Lors des matches à élimination directe de l’actuelle Coupe du monde, les sélections africaines semblent frappées par un mal récurrent : incapables de verrouiller leurs fins de match. En l’espace de quelques heures, la Côte d’Ivoire, la RD Congo et le Sénégal ont tous craqué… à la 86e minute. Une répétition qui interroge autant qu’elle agace.

La coïncidence est trop troublante pour être balayée d’un revers de main. Trois équipes africaines, trois scénarios identiques, trois buts encaissés à la 86e minute. La Côte d’Ivoire face à la Norvège, la RD Congo contre l’Angleterre et le Sénégal devant la Belgique ont offert le même spectacle désolant : celui d’équipes incapables de protéger un résultat lorsque tout se joue.

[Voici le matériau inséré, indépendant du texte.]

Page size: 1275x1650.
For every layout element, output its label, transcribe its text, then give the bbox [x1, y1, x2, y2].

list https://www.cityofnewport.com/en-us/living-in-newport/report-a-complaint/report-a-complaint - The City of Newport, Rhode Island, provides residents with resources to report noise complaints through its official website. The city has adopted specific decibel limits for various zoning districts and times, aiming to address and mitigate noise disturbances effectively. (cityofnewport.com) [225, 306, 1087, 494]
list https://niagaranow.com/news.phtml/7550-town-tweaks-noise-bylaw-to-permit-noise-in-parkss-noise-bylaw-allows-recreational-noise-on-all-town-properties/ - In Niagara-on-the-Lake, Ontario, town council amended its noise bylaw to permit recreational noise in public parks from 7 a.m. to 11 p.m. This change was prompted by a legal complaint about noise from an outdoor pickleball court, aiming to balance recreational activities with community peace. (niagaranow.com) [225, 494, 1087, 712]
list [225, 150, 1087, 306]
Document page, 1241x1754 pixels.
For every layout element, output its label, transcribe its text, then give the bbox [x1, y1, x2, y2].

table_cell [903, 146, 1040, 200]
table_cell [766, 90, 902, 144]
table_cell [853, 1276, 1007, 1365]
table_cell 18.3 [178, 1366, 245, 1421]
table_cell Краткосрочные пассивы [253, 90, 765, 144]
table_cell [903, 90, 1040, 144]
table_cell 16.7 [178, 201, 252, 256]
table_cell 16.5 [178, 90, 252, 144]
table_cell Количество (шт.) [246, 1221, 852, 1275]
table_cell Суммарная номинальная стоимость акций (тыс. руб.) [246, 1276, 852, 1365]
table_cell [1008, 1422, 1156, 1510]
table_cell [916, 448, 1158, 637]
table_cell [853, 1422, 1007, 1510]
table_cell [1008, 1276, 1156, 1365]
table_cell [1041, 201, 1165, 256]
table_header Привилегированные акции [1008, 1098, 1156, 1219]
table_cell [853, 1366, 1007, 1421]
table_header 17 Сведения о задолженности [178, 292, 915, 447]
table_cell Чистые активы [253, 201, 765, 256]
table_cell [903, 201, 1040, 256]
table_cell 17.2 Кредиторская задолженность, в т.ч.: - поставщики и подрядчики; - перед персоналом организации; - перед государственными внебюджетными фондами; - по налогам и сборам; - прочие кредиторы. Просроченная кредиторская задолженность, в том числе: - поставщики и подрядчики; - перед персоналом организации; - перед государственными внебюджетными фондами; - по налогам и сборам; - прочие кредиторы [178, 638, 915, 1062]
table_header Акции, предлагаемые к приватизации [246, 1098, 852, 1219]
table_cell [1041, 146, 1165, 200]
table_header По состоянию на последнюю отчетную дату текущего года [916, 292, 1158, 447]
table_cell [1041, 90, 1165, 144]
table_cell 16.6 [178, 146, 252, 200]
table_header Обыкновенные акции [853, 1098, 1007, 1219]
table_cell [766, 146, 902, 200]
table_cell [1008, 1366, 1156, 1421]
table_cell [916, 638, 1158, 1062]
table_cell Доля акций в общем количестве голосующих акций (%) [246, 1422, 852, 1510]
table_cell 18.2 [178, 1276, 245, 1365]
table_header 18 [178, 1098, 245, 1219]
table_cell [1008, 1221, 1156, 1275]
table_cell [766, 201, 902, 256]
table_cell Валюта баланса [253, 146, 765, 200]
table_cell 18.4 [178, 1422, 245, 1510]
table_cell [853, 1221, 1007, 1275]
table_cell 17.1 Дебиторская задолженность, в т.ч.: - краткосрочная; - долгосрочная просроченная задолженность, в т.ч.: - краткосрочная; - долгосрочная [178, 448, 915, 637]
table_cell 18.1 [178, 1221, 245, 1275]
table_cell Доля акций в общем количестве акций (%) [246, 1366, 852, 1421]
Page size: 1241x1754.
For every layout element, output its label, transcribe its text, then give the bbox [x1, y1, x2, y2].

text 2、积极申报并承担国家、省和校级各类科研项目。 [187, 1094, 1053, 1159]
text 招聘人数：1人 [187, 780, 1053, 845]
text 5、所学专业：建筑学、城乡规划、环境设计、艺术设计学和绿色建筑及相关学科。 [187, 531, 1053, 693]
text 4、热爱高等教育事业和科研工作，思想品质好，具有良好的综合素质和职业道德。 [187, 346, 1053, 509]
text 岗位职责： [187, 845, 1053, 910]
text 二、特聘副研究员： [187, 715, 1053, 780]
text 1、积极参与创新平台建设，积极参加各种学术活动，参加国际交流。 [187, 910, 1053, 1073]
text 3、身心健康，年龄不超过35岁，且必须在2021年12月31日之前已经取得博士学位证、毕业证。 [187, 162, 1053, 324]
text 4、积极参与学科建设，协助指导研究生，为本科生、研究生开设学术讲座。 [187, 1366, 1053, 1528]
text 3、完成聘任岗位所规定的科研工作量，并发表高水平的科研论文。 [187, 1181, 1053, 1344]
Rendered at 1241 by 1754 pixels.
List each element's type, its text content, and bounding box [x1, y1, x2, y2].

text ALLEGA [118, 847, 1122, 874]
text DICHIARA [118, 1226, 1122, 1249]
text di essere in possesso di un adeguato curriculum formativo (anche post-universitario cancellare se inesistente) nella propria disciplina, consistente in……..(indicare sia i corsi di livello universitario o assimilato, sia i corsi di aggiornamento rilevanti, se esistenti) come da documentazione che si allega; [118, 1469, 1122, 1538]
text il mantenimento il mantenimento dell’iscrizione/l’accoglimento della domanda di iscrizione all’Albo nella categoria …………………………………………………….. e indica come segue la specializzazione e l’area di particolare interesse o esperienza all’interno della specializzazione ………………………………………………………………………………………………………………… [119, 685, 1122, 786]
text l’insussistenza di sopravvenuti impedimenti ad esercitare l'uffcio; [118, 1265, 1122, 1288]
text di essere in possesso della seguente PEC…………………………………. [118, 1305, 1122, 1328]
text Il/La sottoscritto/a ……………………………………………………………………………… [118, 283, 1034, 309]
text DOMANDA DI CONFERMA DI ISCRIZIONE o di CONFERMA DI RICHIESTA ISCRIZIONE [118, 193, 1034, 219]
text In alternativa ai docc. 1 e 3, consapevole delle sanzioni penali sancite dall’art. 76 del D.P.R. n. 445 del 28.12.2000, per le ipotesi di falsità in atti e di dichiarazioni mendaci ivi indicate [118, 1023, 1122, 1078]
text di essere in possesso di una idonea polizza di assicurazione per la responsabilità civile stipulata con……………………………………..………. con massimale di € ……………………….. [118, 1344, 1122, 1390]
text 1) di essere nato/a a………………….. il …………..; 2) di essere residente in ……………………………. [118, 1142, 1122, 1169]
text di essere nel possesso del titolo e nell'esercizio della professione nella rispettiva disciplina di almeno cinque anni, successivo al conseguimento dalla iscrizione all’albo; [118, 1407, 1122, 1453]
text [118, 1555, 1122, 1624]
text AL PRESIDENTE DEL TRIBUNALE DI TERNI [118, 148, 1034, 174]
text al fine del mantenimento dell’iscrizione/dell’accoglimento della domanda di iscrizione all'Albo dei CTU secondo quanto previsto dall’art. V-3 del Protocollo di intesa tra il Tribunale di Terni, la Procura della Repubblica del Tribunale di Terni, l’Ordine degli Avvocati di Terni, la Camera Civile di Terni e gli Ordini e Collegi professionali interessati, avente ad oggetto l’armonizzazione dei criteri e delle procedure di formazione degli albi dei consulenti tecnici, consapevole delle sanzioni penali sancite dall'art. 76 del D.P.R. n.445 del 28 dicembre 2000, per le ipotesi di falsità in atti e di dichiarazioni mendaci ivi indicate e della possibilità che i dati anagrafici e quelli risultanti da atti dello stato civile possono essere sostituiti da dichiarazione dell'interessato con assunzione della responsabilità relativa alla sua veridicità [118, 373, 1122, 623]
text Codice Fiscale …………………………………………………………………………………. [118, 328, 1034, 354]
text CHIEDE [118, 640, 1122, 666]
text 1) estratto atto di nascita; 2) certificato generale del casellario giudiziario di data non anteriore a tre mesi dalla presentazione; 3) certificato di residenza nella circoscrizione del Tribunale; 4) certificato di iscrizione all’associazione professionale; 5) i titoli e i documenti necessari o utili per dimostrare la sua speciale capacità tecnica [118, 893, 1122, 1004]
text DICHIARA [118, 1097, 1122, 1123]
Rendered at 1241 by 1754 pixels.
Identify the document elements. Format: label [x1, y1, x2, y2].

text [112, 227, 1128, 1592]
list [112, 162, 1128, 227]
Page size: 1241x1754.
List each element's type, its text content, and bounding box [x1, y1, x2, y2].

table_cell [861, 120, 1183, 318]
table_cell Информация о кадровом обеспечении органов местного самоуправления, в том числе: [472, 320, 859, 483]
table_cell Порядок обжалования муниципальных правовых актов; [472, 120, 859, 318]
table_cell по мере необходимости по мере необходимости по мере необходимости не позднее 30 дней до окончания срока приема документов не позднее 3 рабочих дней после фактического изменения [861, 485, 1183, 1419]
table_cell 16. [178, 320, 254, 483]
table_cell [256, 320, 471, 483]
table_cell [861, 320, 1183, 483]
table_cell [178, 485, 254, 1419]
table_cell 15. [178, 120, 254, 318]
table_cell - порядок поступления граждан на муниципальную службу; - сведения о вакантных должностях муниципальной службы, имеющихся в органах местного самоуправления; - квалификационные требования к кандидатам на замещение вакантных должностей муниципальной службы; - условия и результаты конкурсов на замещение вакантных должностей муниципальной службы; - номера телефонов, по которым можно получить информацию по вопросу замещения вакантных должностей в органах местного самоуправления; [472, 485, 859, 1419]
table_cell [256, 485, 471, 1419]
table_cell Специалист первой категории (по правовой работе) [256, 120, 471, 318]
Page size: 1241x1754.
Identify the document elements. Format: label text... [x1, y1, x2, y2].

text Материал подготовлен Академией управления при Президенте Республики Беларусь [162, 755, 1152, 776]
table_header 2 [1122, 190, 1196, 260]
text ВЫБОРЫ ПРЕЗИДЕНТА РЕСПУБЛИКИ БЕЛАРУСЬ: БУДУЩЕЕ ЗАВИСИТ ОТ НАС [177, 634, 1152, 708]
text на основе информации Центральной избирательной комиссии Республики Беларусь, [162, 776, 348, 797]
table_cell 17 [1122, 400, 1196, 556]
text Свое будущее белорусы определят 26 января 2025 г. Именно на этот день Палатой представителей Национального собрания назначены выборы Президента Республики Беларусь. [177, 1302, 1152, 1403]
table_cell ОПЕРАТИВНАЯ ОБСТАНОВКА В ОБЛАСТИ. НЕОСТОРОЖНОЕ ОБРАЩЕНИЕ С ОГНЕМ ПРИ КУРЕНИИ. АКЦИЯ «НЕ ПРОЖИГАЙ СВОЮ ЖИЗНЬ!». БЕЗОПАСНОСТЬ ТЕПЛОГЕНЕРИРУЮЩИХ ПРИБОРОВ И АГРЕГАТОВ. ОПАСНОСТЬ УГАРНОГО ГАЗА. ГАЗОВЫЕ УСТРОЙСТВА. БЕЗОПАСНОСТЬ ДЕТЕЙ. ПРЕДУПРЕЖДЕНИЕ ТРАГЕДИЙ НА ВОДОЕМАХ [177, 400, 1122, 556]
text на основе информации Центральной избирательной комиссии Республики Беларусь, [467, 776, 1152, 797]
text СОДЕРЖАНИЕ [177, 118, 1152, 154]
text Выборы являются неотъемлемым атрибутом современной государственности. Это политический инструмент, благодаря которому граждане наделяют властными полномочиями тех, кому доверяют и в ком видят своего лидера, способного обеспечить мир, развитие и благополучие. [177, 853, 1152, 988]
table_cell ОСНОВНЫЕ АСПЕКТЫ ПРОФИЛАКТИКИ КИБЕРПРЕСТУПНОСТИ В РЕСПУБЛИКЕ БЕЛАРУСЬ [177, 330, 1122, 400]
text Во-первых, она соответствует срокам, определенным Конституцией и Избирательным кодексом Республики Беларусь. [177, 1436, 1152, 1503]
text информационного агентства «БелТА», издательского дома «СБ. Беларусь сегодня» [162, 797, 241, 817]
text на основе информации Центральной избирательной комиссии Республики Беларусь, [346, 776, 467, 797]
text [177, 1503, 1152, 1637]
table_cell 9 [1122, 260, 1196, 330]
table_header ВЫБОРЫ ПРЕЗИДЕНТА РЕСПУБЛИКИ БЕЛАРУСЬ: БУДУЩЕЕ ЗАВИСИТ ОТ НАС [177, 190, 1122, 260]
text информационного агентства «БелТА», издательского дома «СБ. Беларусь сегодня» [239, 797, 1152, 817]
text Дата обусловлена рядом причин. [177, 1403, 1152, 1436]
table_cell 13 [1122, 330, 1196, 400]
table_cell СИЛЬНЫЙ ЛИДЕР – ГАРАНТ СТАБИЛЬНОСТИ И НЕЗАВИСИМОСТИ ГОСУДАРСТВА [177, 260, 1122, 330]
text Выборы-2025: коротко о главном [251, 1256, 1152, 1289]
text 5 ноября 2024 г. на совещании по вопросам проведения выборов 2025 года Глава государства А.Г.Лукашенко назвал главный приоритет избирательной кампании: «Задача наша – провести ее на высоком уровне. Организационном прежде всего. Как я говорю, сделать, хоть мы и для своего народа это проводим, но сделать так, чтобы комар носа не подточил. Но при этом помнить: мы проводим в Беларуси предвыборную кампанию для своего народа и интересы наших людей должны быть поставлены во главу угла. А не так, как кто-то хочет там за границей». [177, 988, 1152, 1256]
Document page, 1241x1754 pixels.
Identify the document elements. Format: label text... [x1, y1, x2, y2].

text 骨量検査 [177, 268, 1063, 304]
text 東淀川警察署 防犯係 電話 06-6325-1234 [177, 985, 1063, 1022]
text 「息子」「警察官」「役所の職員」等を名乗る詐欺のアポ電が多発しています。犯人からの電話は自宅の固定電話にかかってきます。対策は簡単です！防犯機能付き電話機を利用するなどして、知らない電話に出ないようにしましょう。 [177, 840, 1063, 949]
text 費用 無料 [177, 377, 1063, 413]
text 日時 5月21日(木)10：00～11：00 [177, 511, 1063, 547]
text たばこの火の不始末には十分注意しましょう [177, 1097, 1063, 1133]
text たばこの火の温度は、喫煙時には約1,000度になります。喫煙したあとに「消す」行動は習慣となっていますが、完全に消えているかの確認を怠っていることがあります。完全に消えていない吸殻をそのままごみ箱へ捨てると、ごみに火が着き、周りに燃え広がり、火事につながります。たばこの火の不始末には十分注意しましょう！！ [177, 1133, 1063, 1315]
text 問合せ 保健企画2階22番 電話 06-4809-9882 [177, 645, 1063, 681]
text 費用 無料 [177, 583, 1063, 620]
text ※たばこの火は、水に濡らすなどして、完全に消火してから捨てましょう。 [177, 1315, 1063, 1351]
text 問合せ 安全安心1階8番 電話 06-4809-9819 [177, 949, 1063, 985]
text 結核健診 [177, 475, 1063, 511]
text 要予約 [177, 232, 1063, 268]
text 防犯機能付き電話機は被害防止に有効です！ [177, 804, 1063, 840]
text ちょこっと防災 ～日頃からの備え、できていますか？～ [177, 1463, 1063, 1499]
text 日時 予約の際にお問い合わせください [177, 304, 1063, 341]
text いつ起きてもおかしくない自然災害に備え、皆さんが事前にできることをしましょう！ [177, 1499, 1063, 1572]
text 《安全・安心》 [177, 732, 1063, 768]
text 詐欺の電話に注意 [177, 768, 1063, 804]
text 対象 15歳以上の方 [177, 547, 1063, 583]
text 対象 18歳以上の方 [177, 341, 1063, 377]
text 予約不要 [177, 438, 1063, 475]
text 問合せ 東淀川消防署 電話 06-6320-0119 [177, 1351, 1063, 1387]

Le problème dépasse la simple fatalité. Il révèle une gestion des fins de rencontre souvent approximative, où les remplacements tardifs, le manque de maîtrise collective et les erreurs de concentration coûtent cher. À ce niveau de compétition, quelques secondes d’inattention suffisent pour réduire à néant quatre-vingt-cinq minutes d’efforts.

Les grandes nations savent souffrir, casser le rythme, conserver le ballon et défendre avec sang-froid lorsque le chrono s’emballe. Les sélections africaines, elles, donnent trop souvent l’impression de subir les événements au lieu de les contrôler. Cette fragilité chronique empêche le continent de franchir un véritable cap sur la scène mondiale.

La 86e minute n’est évidemment pas maudite. Elle est simplement le miroir d’une faiblesse persistante : tant que les équipes africaines ne feront pas de la gestion des derniers instants une priorité absolue, leurs ambitions continueront de s’effondrer au moment où les grandes équipes, elles, construisent leurs victoires.